*** TASK INPUTS
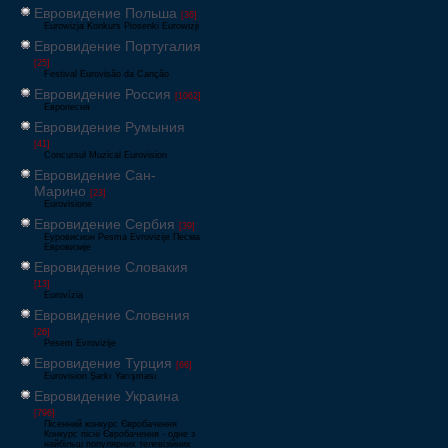
Евровидение Польша
[36]
Eurowizja Konkurs Piosenki Eurowizji
Евровидение Португалия
[25]
Festival Eurovisão da Canção
Евровидение Россия
[1062]
Европесня
Евровидение Румыния
[41]
Concursul Muzical Eurovision
Евровидение Сан-
Марино
[23]
Eurovisione
Евровидение Сербия
[39]
Еуровисион Pesma Evrovizije Песма
Евровизије
Евровидение Словакия
[13]
Eurovízia
Евровидение Словения
[26]
Pesem Evrovizije
Евровидение Турция
[66]
Eurovision Şarkı Yarışması
Евровидение Украина
[796]
Пісенний конкурс Євробачення
Конкурс пісні Євробачення - одне з
найбільш популярних телевізійних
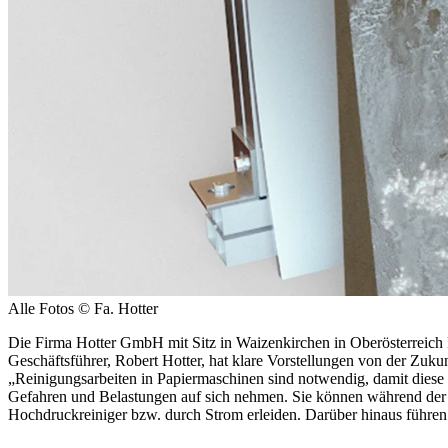
Alle Fotos © Fa. Hotter
Die Firma Hotter GmbH mit Sitz in Waizenkirchen in Oberösterreich 
Geschäftsführer, Robert Hotter, hat klare Vorstellungen von der Zuku
„Reinigungsarbeiten in Papiermaschinen sind notwendig, damit dies
Gefahren und Belastungen auf sich nehmen. Sie können während der 
Hochdruckreiniger bzw. durch Strom erleiden. Darüber hinaus führen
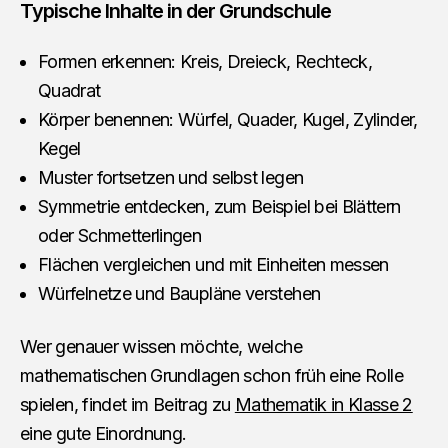
Typische Inhalte in der Grundschule
Formen erkennen: Kreis, Dreieck, Rechteck,
Quadrat
Körper benennen: Würfel, Quader, Kugel, Zylinder,
Kegel
Muster fortsetzen und selbst legen
Symmetrie entdecken, zum Beispiel bei Blättern
oder Schmetterlingen
Flächen vergleichen und mit Einheiten messen
Würfelnetze und Baupläne verstehen
Wer genauer wissen möchte, welche
mathematischen Grundlagen schon früh eine Rolle
spielen, findet im Beitrag zu
Mathematik in Klasse 2
eine gute Einordnung.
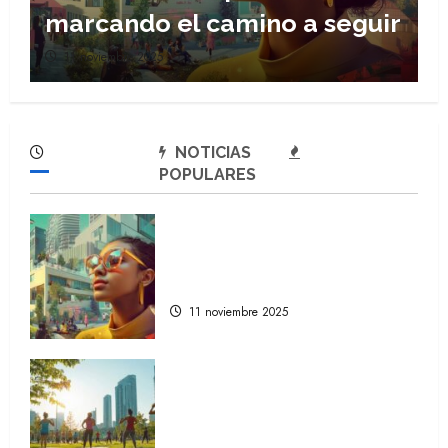
moderna
11 noviembre 2025
NOTICIAS
POPULARES
Descubre las tendencias en
estilo de vida que están
marcando el camino a seguir
11 noviembre 2025
Comprender la relevancia del
bienestar en la sociedad
moderna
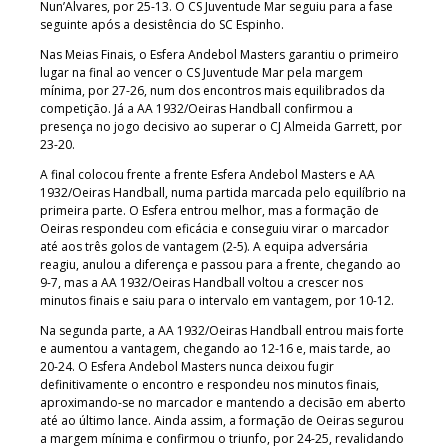
Nun’Alvares, por 25-13. O CS Juventude Mar seguiu para a fase
seguinte após a desistência do SC Espinho.
Nas Meias Finais, o Esfera Andebol Masters garantiu o primeiro
lugar na final ao vencer o CS Juventude Mar pela margem
mínima, por 27-26, num dos encontros mais equilibrados da
competição. Já a AA 1932/Oeiras Handball confirmou a
presença no jogo decisivo ao superar o CJ Almeida Garrett, por
23-20.
A final colocou frente a frente Esfera Andebol Masters e AA
1932/Oeiras Handball, numa partida marcada pelo equilíbrio na
primeira parte. O Esfera entrou melhor, mas a formação de
Oeiras respondeu com eficácia e conseguiu virar o marcador
até aos três golos de vantagem (2-5). A equipa adversária
reagiu, anulou a diferença e passou para a frente, chegando ao
9-7, mas a AA 1932/Oeiras Handball voltou a crescer nos
minutos finais e saiu para o intervalo em vantagem, por 10-12.
Na segunda parte, a AA 1932/Oeiras Handball entrou mais forte
e aumentou a vantagem, chegando ao 12-16 e, mais tarde, ao
20-24. O Esfera Andebol Masters nunca deixou fugir
definitivamente o encontro e respondeu nos minutos finais,
aproximando-se no marcador e mantendo a decisão em aberto
até ao último lance. Ainda assim, a formação de Oeiras segurou
a margem mínima e confirmou o triunfo, por 24-25, revalidando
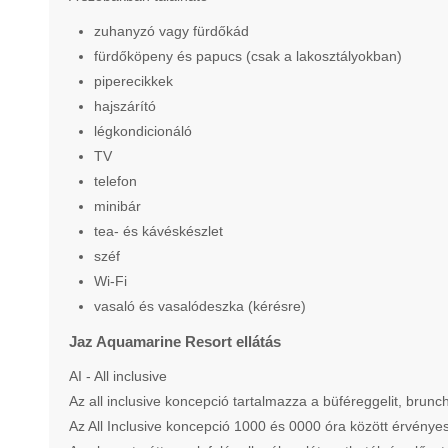
zuhanyzó vagy fürdőkád
fürdőköpeny és papucs (csak a lakosztályokban)
piperecikkek
hajszárító
légkondicionáló
TV
telefon
minibár
tea- és kávéskészlet
széf
Wi-Fi
vasaló és vasalódeszka (kérésre)
Jaz Aquamarine Resort ellátás
AI - All inclusive
Az all inclusive koncepció tartalmazza a büféreggelit, brunc
Az All Inclusive koncepció 1000 és 0000 óra között érvényes,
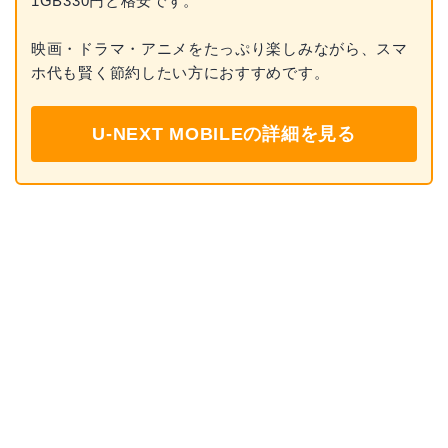
1GB330円と格安です。
映画・ドラマ・アニメをたっぷり楽しみながら、スマ
ホ代も賢く節約したい方におすすめです。
U-NEXT MOBILEの詳細を見る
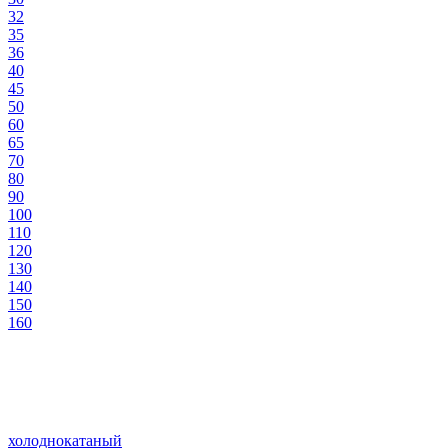
32
35
36
40
45
50
60
65
70
80
90
100
110
120
130
140
150
160
холоднокатаный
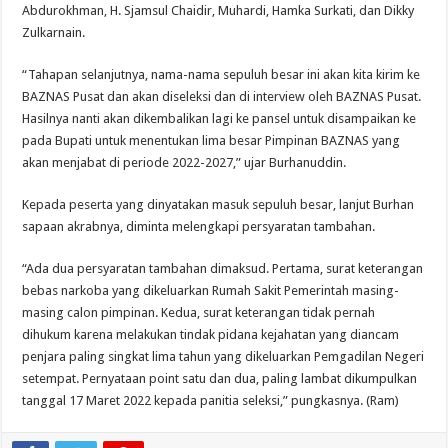
Abdurokhman, H. Sjamsul Chaidir, Muhardi, Hamka Surkati, dan Dikky
Zulkarnain.
“Tahapan selanjutnya, nama-nama sepuluh besar ini akan kita kirim ke
BAZNAS Pusat dan akan diseleksi dan di interview oleh BAZNAS Pusat.
Hasilnya nanti akan dikembalikan lagi ke pansel untuk disampaikan ke
pada Bupati untuk menentukan lima besar Pimpinan BAZNAS yang
akan menjabat di periode 2022-2027,” ujar Burhanuddin.
Kepada peserta yang dinyatakan masuk sepuluh besar, lanjut Burhan
sapaan akrabnya, diminta melengkapi persyaratan tambahan.
“Ada dua persyaratan tambahan dimaksud. Pertama, surat keterangan
bebas narkoba yang dikeluarkan Rumah Sakit Pemerintah masing-
masing calon pimpinan. Kedua, surat keterangan tidak pernah
dihukum karena melakukan tindak pidana kejahatan yang diancam
penjara paling singkat lima tahun yang dikeluarkan Pemgadilan Negeri
setempat. Pernyataan point satu dan dua, paling lambat dikumpulkan
tanggal 17 Maret 2022 kepada panitia seleksi,” pungkasnya. (Ram)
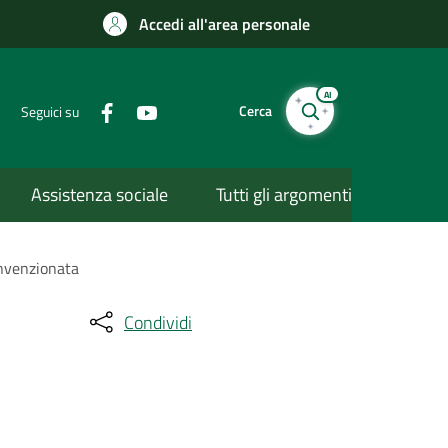
Accedi all'area personale
AI
Cerca
Seguici su
Assistenza sociale
Tutti gli argomenti
onvenzionata
Condividi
******
YOUR INSTRUCTIONS
Set down the records in full and exactly. Do not carry over any image.

EXERCISE RESULT
Евровидение Польша
[36]
Eurowizja Konkurs Piosenki Eurowizji
Евровидение Португалия
[25]
Festival Eurovisão da Canção
Евровидение Россия
[1062]
Европесня
Евровидение Румыния
[41]
Concursul Muzical Eurovision
Евровидение Сан-
Марино
[23]
Eurovisione
Евровидение Сербия
[39]
Еуровисион Pesma Evrovizije Песма
Евровизије
Евровидение Словакия
[13]
Eurovízia
Евровидение Словения
[26]
Pesem Evrovizije
Евровидение Турция
[66]
Eurovision Şarkı Yarışması
Евровидение Украина
[796]
Пісенний конкурс Євробачення
Конкурс пісні Євробачення - одне з
найбільш популярних телевізійних
Alle Fotos © Fa. Hotter
Die Firma Hotter GmbH mit Sitz in Waizenkirchen in Oberösterreich 
Geschäftsführer, Robert Hotter, hat klare Vorstellungen von der Zuku
„Reinigungsarbeiten in Papiermaschinen sind notwendig, damit dies
Gefahren und Belastungen auf sich nehmen. Sie können während der 
Hochdruckreiniger bzw. durch Strom erleiden. Darüber hinaus führen
Typische Inhalte in der Grundschule
Formen erkennen: Kreis, Dreieck, Rechteck,
Quadrat
Körper benennen: Würfel, Quader, Kugel, Zylinder,
Kegel
Muster fortsetzen und selbst legen
Symmetrie entdecken, zum Beispiel bei Blättern
oder Schmetterlingen
Flächen vergleichen und mit Einheiten messen
Würfelnetze und Baupläne verstehen
Wer genauer wissen möchte, welche
mathematischen Grundlagen schon früh eine Rolle
spielen, findet im Beitrag zu
Mathematik in Klasse 2
eine gute Einordnung.
moderna
11 noviembre 2025
NOTICIAS
POPULARES
Descubre las tendencias en
estilo de vida que están
marcando el camino a seguir
11 noviembre 2025
Comprender la relevancia del
bienestar en la sociedad
moderna
Nun’Alvares, por 25-13. O CS Juventude Mar seguiu para a fase
seguinte após a desistência do SC Espinho.
Nas Meias Finais, o Esfera Andebol Masters garantiu o primeiro
lugar na final ao vencer o CS Juventude Mar pela margem
mínima, por 27-26, num dos encontros mais equilibrados da
competição. Já a AA 1932/Oeiras Handball confirmou a
presença no jogo decisivo ao superar o CJ Almeida Garrett, por
23-20.
A final colocou frente a frente Esfera Andebol Masters e AA
1932/Oeiras Handball, numa partida marcada pelo equilíbrio na
primeira parte. O Esfera entrou melhor, mas a formação de
Oeiras respondeu com eficácia e conseguiu virar o marcador
até aos três golos de vantagem (2-5). A equipa adversária
reagiu, anulou a diferença e passou para a frente, chegando ao
9-7, mas a AA 1932/Oeiras Handball voltou a crescer nos
minutos finais e saiu para o intervalo em vantagem, por 10-12.
Na segunda parte, a AA 1932/Oeiras Handball entrou mais forte
e aumentou a vantagem, chegando ao 12-16 e, mais tarde, ao
20-24. O Esfera Andebol Masters nunca deixou fugir
definitivamente o encontro e respondeu nos minutos finais,
aproximando-se no marcador e mantendo a decisão em aberto
até ao último lance. Ainda assim, a formação de Oeiras segurou
a margem mínima e confirmou o triunfo, por 24-25, revalidando
zuhanyzó vagy fürdőkád
fürdőköpeny és papucs (csak a lakosztályokban)
piperecikkek
hajszárító
légkondicionáló
TV
telefon
minibár
tea- és kávéskészlet
széf
Wi-Fi
vasaló és vasalódeszka (kérésre)
Jaz Aquamarine Resort ellátás
AI - All inclusive
Az all inclusive koncepció tartalmazza a büféreggelit, brunc
Az All Inclusive koncepció 1000 és 0000 óra között érvényes,
1GB330円と格安です。
映画・ドラマ・アニメをたっぷり楽しみながら、スマ
ホ代も賢く節約したい方におすすめです。
U-NEXT MOBILEの詳細を見る
32
35
36
40
45
50
60
65
70
80
90
100
110
120
130
140
150
160
холоднокатаный
Abdurokhman, H. Sjamsul Chaidir, Muhardi, Hamka Surkati, dan Dikky
Zulkarnain.
“Tahapan selanjutnya, nama-nama sepuluh besar ini akan kita kirim ke
BAZNAS Pusat dan akan diseleksi dan di interview oleh BAZNAS Pusat.
Hasilnya nanti akan dikembalikan lagi ke pansel untuk disampaikan ke
pada Bupati untuk menentukan lima besar Pimpinan BAZNAS yang
akan menjabat di periode 2022-2027,” ujar Burhanuddin.
Kepada peserta yang dinyatakan masuk sepuluh besar, lanjut Burhan
sapaan akrabnya, diminta melengkapi persyaratan tambahan.
“Ada dua persyaratan tambahan dimaksud. Pertama, surat keterangan
bebas narkoba yang dikeluarkan Rumah Sakit Pemerintah masing-
masing calon pimpinan. Kedua, surat keterangan tidak pernah
dihukum karena melakukan tindak pidana kejahatan yang diancam
penjara paling singkat lima tahun yang dikeluarkan Pemgadilan Negeri
setempat. Pernyataan point satu dan dua, paling lambat dikumpulkan
tanggal 17 Maret 2022 kepada panitia seleksi,” pungkasnya. (Ram)
Accedi all'area personale
AI
Cerca
Seguici su
Assistenza sociale
Tutti gli argomenti
onvenzionata
Condividi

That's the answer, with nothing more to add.